Citizens for Responsible Growth, a group opposed to the city's redevelopment plans, had appealed a court decision outlawing three referendum questions. The city countered by appealing a fourth question the court allowed that the city says is illegal. With the matters in limbo, city officials said, the commissioners then removed the fourth question from the March ballot.

"I think it would be inappropriate to have voters consider it while it's on appeal," city attorney Tim Driscoll told the commissioners at Tuesday's meeting. The commission then passed a resolution and scheduled a special meeting to repeal the ordinance that put the matter on the ballot. Those actions were illegal, according to Citizens for Responsible Growth attorney Ken Weiss.

Weiss filed papers with the court Thursday demanding that the city leave the referendum question on the ballot because to do otherwise would show "contempt" for the court. He also said the city's unscheduled vote to remove the question was illegal, as would be acting against its own ordinance before canceling it.

"The commission has stated on a number of occasions that it would comply with a judge's order if he ordered them to put the voter's proposed amendments on the ballot," Weiss said. "This is not their own private city in which they can unilaterally disregard the law merely because they don't like it."

Driscoll said the resolution was legal because the commission had a Wednesday deadline for preparing ballots. That deadline came up again Thursday when Weiss filed another action asking for emergency consideration, naming Deborah Clark, the Pinellas County supervisor of elections, as a defendant. There was no emergency hearing.

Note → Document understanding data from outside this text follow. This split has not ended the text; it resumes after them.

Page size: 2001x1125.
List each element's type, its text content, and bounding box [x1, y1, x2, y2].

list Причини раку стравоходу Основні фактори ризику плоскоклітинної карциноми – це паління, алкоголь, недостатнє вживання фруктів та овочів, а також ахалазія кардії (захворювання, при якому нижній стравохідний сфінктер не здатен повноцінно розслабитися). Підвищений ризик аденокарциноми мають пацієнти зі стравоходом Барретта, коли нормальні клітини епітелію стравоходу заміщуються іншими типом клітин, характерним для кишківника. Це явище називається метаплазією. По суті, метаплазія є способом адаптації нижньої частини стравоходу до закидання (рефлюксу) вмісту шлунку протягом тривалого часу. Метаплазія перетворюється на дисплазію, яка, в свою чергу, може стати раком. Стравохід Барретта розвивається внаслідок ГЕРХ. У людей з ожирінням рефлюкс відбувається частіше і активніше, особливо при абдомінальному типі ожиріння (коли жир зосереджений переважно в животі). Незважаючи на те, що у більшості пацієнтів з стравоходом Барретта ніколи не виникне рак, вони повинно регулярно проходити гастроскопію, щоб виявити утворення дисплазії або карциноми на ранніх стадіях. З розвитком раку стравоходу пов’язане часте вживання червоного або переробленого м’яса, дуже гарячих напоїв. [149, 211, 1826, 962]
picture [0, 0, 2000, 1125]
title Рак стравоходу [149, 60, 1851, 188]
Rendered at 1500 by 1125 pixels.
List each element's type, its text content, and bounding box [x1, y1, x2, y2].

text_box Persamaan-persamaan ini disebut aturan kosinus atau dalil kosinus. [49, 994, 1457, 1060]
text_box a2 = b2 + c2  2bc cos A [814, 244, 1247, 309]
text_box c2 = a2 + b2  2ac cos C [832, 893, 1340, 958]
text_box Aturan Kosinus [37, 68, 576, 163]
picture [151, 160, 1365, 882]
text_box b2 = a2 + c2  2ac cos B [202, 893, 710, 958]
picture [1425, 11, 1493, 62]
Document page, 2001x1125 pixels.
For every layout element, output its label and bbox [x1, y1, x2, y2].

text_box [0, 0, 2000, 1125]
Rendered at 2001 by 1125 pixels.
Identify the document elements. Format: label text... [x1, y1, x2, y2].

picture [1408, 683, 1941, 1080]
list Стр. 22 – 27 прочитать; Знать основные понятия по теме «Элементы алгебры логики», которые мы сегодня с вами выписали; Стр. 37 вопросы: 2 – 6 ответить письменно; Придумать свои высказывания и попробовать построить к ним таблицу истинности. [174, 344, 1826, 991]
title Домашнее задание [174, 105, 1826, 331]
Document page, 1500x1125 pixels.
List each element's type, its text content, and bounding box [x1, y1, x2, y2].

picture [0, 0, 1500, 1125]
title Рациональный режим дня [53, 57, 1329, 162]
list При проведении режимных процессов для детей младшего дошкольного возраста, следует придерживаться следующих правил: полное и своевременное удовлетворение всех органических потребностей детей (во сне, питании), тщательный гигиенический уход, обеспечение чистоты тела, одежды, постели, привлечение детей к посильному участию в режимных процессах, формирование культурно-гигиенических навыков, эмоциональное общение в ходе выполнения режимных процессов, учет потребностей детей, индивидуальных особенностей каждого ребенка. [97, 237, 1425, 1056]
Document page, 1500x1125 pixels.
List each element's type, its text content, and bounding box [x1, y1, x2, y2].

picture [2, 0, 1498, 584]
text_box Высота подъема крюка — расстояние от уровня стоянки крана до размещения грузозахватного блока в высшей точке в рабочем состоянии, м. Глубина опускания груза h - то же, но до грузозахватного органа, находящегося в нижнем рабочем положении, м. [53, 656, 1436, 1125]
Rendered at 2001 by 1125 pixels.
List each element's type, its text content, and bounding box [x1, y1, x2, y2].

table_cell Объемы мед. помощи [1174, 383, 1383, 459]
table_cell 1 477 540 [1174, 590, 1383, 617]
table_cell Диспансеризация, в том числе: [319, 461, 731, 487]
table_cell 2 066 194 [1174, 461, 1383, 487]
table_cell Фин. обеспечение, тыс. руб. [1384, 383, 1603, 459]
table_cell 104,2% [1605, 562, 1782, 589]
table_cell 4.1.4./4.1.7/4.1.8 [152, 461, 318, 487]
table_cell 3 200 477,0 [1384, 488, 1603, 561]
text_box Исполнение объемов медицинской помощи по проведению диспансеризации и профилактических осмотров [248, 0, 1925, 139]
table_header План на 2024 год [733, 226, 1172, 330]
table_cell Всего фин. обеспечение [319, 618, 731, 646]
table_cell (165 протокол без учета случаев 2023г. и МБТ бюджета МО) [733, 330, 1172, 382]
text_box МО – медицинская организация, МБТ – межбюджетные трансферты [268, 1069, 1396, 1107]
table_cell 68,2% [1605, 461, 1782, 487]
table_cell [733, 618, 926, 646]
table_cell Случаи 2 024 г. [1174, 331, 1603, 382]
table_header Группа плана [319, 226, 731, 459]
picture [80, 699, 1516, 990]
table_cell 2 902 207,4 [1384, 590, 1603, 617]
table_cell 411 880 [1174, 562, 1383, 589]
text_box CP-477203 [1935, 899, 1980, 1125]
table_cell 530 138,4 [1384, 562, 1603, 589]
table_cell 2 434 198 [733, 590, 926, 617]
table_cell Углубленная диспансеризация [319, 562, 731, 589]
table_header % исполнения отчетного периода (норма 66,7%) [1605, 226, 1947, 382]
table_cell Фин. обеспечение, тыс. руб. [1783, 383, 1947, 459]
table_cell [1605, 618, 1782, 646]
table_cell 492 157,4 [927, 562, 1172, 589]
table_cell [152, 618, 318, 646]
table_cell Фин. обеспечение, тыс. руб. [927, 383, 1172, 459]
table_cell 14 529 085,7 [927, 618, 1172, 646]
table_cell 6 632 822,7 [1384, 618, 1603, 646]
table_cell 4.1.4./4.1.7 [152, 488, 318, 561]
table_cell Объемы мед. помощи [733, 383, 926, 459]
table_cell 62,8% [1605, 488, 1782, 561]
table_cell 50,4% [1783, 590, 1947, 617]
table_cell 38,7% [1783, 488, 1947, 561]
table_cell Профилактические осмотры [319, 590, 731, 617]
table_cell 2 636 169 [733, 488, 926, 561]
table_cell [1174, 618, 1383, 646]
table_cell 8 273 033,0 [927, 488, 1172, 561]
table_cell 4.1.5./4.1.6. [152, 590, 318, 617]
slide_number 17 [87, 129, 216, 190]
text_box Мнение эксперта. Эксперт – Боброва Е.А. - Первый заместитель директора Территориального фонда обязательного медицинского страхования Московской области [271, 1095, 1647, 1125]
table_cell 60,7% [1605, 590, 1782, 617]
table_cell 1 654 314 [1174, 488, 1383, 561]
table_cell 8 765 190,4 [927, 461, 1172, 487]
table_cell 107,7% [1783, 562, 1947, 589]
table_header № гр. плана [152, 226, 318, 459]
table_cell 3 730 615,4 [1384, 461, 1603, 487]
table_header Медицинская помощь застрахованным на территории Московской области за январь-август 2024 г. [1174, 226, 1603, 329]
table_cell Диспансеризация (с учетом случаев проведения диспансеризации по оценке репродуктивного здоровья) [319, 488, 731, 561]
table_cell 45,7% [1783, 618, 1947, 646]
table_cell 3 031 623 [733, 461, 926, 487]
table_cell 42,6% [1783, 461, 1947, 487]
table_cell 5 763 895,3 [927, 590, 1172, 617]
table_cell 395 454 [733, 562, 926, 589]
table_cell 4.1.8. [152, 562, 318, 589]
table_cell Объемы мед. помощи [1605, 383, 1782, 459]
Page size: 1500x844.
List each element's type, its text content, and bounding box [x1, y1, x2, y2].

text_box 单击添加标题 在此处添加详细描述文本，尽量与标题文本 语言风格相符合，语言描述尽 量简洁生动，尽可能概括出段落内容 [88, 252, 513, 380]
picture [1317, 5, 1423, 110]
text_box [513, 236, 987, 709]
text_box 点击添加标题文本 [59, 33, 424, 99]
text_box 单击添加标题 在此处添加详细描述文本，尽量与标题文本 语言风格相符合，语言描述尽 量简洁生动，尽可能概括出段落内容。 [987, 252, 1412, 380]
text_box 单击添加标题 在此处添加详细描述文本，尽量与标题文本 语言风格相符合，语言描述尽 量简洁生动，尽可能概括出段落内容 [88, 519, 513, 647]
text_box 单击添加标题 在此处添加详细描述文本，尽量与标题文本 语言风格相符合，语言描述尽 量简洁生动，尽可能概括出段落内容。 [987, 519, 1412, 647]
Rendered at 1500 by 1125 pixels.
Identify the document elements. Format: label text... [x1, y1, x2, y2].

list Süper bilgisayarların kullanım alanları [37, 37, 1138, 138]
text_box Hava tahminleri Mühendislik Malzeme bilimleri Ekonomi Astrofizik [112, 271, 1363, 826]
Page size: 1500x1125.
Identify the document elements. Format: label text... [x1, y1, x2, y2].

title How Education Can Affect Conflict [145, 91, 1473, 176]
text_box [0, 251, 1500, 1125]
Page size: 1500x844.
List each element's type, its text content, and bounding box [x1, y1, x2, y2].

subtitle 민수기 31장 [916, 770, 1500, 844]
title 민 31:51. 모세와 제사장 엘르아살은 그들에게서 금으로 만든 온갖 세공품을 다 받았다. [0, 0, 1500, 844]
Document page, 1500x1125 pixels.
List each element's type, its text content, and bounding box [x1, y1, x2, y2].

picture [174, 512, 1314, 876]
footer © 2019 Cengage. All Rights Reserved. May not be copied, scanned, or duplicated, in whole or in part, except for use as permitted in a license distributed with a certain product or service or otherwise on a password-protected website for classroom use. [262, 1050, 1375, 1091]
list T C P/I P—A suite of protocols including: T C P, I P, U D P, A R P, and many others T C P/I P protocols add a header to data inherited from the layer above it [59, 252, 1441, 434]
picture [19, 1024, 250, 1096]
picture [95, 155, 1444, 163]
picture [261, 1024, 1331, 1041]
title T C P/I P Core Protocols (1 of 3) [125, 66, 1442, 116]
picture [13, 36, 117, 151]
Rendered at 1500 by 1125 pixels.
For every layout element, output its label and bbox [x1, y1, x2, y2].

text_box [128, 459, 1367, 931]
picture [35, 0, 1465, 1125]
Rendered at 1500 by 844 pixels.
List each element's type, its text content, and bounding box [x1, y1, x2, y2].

The specific referendum question in play would require a unanimous City Commission vote on any comprehensive plan changes that would affect five or fewer parcels of land. The city has said this is an ill-defined issue and may never arise, but would still contravene state law. City Manager Mike Bonfield said despite the finite and technical nature of the question, Citizens for Responsible Growth is using it for political gains.

"They're clearly trying to use that as a referendum on other matters," he said.

Bonfield pointed to a CRG flier that tells people to vote for the referendum but doesn't say what the referendum is, only that voting for it will put "development plans back in the hands of citizens."

The city has spent $110,000 on legal action through December, a point that has now become a rallying point for both sides. Citizens for Responsible Growth has pointed to the cost as city money used to oppose voters, but others have peppered city commissioners with pleas the city seek to recoup its costs from CRG for wasting city money prolonging the issue. Even Commissioner Ed Ruttencutter, who has championed Citizens for Responsible Growth's efforts, admitted that one of the group's recent actions is "questionable."

City officials point to the $20,000 spent defending a CRG challenge last summer that the group later dropped. Driscoll and Bonfield say the group proposed to drop the matter if the city promised not to sue for attorney's fees, but Weiss insists there was no such agreement. The stipulation on CRG's withdrawal does state all parties will pay their own fees.

Bonfield said the latest turn of events would never have occurred but for Citizens for Responsible Growth's decision to appeal. Without that, the city would have allowed at least the one referendum. But once CRG appealed, the city would have to go to court, so it made sense to pursue all the issues, Bonfield said.